Reproduce the records below without any change, from the first line through the line containing "business di".

Exercise input >>
######
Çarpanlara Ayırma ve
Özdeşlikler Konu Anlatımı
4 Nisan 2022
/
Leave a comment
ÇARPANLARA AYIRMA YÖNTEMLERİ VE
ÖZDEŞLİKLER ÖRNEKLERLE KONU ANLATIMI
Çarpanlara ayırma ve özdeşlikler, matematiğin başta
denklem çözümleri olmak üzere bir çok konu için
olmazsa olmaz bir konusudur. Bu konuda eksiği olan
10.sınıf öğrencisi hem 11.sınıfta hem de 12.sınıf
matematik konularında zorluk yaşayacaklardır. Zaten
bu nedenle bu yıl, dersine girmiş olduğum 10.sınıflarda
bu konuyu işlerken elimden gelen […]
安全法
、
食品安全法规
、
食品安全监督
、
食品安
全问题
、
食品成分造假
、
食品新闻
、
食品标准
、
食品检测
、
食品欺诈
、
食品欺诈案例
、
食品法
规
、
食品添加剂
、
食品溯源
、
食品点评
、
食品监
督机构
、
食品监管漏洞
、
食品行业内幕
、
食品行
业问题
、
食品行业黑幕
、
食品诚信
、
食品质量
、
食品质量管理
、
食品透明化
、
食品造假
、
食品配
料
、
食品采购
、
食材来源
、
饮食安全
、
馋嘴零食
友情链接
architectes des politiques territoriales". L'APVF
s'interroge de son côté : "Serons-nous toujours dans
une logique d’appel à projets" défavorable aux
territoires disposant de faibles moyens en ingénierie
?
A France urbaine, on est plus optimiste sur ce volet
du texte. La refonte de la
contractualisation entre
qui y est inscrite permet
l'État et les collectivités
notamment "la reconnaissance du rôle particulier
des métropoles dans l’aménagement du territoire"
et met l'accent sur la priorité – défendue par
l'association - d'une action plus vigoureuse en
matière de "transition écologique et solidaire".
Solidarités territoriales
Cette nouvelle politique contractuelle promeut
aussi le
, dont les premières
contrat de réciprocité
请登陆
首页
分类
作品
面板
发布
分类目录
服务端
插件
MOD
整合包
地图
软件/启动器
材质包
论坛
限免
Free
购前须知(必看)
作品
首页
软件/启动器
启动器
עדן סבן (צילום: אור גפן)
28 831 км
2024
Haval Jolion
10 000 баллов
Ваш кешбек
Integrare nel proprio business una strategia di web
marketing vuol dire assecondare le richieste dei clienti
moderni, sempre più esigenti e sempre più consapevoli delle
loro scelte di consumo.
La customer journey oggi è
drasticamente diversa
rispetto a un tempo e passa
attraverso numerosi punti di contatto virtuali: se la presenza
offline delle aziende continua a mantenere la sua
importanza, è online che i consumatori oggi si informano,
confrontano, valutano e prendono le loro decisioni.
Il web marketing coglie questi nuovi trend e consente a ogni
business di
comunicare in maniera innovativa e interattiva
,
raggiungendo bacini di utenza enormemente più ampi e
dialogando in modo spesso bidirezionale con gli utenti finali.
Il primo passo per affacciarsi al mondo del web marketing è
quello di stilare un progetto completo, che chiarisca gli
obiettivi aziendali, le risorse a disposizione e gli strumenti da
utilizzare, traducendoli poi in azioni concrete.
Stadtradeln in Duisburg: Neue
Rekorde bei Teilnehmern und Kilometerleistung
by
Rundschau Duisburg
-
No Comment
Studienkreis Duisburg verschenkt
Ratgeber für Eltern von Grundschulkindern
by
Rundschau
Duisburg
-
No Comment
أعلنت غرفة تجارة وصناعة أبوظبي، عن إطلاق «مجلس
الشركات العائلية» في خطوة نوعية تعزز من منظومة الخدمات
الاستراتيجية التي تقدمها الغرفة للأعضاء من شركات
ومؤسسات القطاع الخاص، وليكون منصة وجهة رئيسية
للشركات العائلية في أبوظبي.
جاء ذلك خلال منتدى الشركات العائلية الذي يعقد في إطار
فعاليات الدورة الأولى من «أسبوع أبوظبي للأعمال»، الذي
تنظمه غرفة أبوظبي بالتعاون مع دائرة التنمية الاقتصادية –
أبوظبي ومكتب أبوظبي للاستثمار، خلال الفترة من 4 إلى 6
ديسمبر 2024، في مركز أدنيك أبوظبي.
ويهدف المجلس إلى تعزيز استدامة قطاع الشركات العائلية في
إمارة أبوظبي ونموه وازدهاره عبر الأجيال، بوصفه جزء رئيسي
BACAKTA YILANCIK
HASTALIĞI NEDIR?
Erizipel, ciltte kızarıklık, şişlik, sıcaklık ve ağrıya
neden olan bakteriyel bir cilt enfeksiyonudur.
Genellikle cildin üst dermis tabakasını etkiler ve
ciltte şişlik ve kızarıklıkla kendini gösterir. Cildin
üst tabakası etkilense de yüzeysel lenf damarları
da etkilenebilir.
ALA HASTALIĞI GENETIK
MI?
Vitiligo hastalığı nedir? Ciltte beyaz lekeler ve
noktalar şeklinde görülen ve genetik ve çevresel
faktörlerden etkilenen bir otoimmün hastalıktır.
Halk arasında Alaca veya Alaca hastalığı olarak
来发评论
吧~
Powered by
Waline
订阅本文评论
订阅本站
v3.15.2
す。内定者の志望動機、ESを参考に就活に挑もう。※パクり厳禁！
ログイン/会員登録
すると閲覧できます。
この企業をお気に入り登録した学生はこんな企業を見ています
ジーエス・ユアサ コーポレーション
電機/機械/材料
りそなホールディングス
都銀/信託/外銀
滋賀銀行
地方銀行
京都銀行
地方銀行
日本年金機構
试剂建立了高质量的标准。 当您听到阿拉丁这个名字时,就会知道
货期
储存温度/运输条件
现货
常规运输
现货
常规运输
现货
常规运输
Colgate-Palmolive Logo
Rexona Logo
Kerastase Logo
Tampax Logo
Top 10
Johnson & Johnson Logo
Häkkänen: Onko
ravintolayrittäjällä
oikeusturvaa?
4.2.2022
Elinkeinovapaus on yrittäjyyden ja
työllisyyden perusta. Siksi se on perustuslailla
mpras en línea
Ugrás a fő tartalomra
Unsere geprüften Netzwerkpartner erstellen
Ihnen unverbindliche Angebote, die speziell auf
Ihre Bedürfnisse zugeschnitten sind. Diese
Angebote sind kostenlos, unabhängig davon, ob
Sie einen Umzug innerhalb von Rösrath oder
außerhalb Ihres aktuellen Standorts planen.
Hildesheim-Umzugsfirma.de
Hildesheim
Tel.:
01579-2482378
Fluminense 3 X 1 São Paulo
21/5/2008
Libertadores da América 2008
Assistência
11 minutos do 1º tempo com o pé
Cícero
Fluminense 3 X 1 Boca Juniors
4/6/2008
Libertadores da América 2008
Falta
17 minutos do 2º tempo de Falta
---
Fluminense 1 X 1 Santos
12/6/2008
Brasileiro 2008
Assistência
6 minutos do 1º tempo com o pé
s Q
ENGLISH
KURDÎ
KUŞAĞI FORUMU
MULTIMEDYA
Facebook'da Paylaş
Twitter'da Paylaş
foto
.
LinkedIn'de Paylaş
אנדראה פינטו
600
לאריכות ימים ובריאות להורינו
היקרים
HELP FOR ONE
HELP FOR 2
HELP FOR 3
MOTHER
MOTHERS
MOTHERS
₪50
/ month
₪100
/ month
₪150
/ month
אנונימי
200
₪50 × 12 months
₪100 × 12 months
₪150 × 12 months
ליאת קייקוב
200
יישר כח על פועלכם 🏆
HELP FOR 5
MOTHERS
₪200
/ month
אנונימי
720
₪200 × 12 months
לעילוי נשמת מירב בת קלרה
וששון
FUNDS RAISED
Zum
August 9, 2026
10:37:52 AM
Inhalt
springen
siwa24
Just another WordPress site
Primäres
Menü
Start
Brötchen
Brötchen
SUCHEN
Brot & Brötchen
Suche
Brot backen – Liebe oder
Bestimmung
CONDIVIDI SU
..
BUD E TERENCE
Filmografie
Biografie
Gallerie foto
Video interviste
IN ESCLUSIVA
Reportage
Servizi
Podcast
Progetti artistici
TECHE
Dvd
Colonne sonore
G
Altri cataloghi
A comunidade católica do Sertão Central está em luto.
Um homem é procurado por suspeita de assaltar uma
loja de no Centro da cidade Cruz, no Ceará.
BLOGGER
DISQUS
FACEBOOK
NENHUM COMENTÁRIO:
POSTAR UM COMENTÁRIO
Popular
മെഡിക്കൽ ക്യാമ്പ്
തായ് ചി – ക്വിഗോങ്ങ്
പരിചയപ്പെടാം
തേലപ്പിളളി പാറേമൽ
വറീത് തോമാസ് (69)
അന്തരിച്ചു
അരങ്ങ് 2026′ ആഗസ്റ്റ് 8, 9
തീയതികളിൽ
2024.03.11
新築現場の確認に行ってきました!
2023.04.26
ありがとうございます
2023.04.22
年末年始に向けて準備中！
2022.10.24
######
Written reply >>
Çarpanlara Ayırma ve
Özdeşlikler Konu Anlatımı
4 Nisan 2022
/
Leave a comment
ÇARPANLARA AYIRMA YÖNTEMLERİ VE
ÖZDEŞLİKLER ÖRNEKLERLE KONU ANLATIMI
Çarpanlara ayırma ve özdeşlikler, matematiğin başta
denklem çözümleri olmak üzere bir çok konu için
olmazsa olmaz bir konusudur. Bu konuda eksiği olan
10.sınıf öğrencisi hem 11.sınıfta hem de 12.sınıf
matematik konularında zorluk yaşayacaklardır. Zaten
bu nedenle bu yıl, dersine girmiş olduğum 10.sınıflarda
bu konuyu işlerken elimden gelen […]
安全法
、
食品安全法规
、
食品安全监督
、
食品安
全问题
、
食品成分造假
、
食品新闻
、
食品标准
、
食品检测
、
食品欺诈
、
食品欺诈案例
、
食品法
规
、
食品添加剂
、
食品溯源
、
食品点评
、
食品监
督机构
、
食品监管漏洞
、
食品行业内幕
、
食品行
业问题
、
食品行业黑幕
、
食品诚信
、
食品质量
、
食品质量管理
、
食品透明化
、
食品造假
、
食品配
料
、
食品采购
、
食材来源
、
饮食安全
、
馋嘴零食
友情链接
architectes des politiques territoriales". L'APVF
s'interroge de son côté : "Serons-nous toujours dans
une logique d’appel à projets" défavorable aux
territoires disposant de faibles moyens en ingénierie
?
A France urbaine, on est plus optimiste sur ce volet
du texte. La refonte de la
contractualisation entre
qui y est inscrite permet
l'État et les collectivités
notamment "la reconnaissance du rôle particulier
des métropoles dans l’aménagement du territoire"
et met l'accent sur la priorité – défendue par
l'association - d'une action plus vigoureuse en
matière de "transition écologique et solidaire".
Solidarités territoriales
Cette nouvelle politique contractuelle promeut
aussi le
, dont les premières
contrat de réciprocité
请登陆
首页
分类
作品
面板
发布
分类目录
服务端
插件
MOD
整合包
地图
软件/启动器
材质包
论坛
限免
Free
购前须知(必看)
作品
首页
软件/启动器
启动器
עדן סבן (צילום: אור גפן)
28 831 км
2024
Haval Jolion
10 000 баллов
Ваш кешбек
Integrare nel proprio business una strategia di web
marketing vuol dire assecondare le richieste dei clienti
moderni, sempre più esigenti e sempre più consapevoli delle
loro scelte di consumo.
La customer journey oggi è
drasticamente diversa
rispetto a un tempo e passa
attraverso numerosi punti di contatto virtuali: se la presenza
offline delle aziende continua a mantenere la sua
importanza, è online che i consumatori oggi si informano,
confrontano, valutano e prendono le loro decisioni.
Il web marketing coglie questi nuovi trend e consente a ogni
business di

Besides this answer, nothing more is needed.